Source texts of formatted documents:
----------

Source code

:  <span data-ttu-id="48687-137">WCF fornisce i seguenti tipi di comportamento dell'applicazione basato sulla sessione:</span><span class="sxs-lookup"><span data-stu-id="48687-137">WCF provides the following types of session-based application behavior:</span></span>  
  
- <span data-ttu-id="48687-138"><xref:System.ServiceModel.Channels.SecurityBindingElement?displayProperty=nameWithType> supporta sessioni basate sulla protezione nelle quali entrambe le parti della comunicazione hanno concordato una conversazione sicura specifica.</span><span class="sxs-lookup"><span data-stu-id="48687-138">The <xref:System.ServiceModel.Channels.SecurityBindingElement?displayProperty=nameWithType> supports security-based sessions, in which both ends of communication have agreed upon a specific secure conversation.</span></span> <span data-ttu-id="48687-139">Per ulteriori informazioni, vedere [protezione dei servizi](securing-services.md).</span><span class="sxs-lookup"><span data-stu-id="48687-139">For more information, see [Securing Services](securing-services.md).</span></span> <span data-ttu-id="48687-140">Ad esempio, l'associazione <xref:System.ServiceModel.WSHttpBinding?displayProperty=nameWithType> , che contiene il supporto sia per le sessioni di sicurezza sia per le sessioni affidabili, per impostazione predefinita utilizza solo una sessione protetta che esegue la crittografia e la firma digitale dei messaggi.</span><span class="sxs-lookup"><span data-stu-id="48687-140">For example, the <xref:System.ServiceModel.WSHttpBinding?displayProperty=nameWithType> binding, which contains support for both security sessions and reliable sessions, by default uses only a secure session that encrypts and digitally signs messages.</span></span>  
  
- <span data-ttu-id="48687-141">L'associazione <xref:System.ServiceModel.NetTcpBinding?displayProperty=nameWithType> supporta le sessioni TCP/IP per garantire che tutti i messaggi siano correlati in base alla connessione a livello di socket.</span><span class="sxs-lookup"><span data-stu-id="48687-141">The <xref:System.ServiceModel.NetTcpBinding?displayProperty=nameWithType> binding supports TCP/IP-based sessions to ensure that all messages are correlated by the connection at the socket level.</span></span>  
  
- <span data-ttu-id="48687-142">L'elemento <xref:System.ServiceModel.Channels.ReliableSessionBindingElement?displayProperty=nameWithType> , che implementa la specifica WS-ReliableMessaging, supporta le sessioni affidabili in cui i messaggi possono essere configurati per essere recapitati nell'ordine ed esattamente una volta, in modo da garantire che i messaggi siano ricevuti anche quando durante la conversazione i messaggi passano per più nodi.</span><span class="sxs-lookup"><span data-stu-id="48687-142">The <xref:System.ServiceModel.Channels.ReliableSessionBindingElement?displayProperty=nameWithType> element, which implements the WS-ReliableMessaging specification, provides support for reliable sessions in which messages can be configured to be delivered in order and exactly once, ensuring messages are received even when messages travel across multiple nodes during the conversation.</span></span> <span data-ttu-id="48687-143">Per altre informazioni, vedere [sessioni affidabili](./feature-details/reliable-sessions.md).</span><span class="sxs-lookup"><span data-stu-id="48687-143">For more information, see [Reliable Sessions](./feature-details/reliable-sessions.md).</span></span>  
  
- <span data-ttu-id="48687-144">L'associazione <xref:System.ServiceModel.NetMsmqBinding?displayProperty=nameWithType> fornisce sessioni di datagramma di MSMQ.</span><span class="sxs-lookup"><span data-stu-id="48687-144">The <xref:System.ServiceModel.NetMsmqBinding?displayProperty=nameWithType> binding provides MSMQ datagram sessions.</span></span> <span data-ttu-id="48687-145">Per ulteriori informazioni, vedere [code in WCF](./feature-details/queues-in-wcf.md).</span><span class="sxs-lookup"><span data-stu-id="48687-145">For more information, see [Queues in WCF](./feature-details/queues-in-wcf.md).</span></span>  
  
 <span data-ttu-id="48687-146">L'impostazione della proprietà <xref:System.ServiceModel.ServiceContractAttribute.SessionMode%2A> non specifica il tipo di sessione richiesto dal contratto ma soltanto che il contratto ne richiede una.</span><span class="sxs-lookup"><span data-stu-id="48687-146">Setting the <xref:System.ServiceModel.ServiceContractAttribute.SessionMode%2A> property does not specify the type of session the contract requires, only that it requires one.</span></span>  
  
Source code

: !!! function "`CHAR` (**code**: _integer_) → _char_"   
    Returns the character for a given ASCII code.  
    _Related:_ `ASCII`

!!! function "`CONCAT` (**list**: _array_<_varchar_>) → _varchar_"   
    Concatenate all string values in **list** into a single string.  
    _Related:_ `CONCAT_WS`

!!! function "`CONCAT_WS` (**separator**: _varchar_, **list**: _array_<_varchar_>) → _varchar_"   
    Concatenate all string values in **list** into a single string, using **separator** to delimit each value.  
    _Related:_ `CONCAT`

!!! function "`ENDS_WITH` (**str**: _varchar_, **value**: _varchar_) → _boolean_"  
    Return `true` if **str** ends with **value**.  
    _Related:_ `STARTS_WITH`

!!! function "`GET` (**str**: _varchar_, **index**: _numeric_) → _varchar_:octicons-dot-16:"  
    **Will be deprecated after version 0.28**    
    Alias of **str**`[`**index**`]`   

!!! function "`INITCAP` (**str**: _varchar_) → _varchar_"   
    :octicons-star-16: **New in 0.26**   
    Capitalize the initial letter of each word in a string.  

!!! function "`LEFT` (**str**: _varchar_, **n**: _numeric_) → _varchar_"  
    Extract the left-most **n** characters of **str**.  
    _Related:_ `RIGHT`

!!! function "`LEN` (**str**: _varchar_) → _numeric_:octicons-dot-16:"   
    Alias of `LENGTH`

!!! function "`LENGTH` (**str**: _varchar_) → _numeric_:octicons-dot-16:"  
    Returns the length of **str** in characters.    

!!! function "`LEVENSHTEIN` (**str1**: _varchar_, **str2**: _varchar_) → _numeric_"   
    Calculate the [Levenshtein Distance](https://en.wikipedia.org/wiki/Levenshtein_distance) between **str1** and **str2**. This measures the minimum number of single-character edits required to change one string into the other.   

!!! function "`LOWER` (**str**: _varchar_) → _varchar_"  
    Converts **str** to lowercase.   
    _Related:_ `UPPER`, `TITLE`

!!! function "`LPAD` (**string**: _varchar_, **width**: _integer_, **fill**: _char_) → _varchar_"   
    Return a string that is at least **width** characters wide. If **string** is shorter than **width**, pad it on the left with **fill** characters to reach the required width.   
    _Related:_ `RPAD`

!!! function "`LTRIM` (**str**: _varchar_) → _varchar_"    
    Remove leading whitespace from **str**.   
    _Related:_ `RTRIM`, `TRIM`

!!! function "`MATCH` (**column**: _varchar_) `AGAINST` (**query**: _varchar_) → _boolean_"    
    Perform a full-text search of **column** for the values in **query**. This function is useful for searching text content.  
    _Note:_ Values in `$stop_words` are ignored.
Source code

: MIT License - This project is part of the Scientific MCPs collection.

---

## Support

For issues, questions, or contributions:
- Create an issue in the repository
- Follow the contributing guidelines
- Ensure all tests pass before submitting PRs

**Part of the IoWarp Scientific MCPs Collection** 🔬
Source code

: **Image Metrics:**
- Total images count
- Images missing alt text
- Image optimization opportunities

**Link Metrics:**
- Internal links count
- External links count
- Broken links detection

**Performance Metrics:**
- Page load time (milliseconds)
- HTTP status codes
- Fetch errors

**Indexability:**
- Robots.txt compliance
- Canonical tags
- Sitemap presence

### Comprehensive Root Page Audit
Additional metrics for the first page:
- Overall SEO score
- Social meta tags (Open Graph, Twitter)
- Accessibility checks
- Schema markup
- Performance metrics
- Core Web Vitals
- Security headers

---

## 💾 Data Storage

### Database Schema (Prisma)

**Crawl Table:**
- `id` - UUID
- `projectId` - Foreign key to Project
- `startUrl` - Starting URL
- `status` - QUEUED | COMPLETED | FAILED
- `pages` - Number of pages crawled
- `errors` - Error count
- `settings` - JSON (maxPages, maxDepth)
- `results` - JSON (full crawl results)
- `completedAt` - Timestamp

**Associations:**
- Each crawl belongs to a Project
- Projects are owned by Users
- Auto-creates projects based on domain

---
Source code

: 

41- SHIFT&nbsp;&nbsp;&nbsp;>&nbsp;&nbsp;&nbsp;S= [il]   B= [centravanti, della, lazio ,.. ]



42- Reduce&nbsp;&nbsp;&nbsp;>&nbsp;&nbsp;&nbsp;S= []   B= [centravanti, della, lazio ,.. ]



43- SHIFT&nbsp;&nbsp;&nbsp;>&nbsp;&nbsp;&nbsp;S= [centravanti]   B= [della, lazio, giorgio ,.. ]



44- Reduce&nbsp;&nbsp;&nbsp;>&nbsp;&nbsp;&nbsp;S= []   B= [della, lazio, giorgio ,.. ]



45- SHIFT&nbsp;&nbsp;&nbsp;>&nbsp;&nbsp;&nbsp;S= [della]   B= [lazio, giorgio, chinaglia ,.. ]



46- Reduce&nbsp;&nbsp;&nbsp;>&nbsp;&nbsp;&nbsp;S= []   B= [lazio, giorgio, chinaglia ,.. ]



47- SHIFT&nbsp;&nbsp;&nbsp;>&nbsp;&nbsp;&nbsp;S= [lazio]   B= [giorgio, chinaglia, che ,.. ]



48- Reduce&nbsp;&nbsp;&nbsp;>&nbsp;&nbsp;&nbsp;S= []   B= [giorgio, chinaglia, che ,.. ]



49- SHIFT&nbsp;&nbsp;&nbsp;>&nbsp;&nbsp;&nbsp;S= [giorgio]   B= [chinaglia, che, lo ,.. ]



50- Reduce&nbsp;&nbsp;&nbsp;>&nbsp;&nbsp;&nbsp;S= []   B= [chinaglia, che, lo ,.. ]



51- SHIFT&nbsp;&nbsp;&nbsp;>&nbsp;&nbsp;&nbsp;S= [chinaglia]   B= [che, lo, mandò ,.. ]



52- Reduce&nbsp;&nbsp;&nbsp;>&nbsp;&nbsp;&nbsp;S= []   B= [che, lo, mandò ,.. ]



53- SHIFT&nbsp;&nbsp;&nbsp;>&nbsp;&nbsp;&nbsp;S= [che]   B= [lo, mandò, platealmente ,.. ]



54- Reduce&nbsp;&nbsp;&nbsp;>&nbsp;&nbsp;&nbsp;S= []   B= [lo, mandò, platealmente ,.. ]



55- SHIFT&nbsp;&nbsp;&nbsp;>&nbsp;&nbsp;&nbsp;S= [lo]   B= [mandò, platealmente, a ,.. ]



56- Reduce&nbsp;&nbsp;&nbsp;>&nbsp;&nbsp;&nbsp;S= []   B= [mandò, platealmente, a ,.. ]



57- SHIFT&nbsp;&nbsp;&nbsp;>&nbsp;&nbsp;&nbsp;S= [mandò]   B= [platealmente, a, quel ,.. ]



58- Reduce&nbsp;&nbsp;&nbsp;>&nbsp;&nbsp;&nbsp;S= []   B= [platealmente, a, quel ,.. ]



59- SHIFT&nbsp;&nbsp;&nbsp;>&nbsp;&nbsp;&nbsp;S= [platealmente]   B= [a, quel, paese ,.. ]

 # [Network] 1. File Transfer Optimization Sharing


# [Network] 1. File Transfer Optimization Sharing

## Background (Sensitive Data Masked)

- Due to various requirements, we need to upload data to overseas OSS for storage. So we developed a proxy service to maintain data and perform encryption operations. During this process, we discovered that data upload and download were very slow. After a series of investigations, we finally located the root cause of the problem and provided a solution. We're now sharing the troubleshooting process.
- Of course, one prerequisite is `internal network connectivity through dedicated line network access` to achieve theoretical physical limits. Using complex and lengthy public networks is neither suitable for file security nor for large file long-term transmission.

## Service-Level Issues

----------

# Work to complete:
The line with "50- Reduce&nbsp;&nbsp;&nbsp;>&nbsp;&nbsp;&nbsp;S= []" through the last line of the data: write these out exactly, and no others.

# Completed exercise:
50- Reduce&nbsp;&nbsp;&nbsp;>&nbsp;&nbsp;&nbsp;S= []   B= [chinaglia, che, lo ,.. ]



51- SHIFT&nbsp;&nbsp;&nbsp;>&nbsp;&nbsp;&nbsp;S= [chinaglia]   B= [che, lo, mandò ,.. ]



52- Reduce&nbsp;&nbsp;&nbsp;>&nbsp;&nbsp;&nbsp;S= []   B= [che, lo, mandò ,.. ]



53- SHIFT&nbsp;&nbsp;&nbsp;>&nbsp;&nbsp;&nbsp;S= [che]   B= [lo, mandò, platealmente ,.. ]



54- Reduce&nbsp;&nbsp;&nbsp;>&nbsp;&nbsp;&nbsp;S= []   B= [lo, mandò, platealmente ,.. ]



55- SHIFT&nbsp;&nbsp;&nbsp;>&nbsp;&nbsp;&nbsp;S= [lo]   B= [mandò, platealmente, a ,.. ]



56- Reduce&nbsp;&nbsp;&nbsp;>&nbsp;&nbsp;&nbsp;S= []   B= [mandò, platealmente, a ,.. ]



57- SHIFT&nbsp;&nbsp;&nbsp;>&nbsp;&nbsp;&nbsp;S= [mandò]   B= [platealmente, a, quel ,.. ]



58- Reduce&nbsp;&nbsp;&nbsp;>&nbsp;&nbsp;&nbsp;S= []   B= [platealmente, a, quel ,.. ]



59- SHIFT&nbsp;&nbsp;&nbsp;>&nbsp;&nbsp;&nbsp;S= [platealmente]   B= [a, quel, paese ,.. ]

 # [Network] 1. File Transfer Optimization Sharing


# [Network] 1. File Transfer Optimization Sharing

## Background (Sensitive Data Masked)

- Due to various requirements, we need to upload data to overseas OSS for storage. So we developed a proxy service to maintain data and perform encryption operations. During this process, we discovered that data upload and download were very slow. After a series of investigations, we finally located the root cause of the problem and provided a solution. We're now sharing the troubleshooting process.
- Of course, one prerequisite is `internal network connectivity through dedicated line network access` to achieve theoretical physical limits. Using complex and lengthy public networks is neither suitable for file security nor for large file long-term transmission.

## Service-Level Issues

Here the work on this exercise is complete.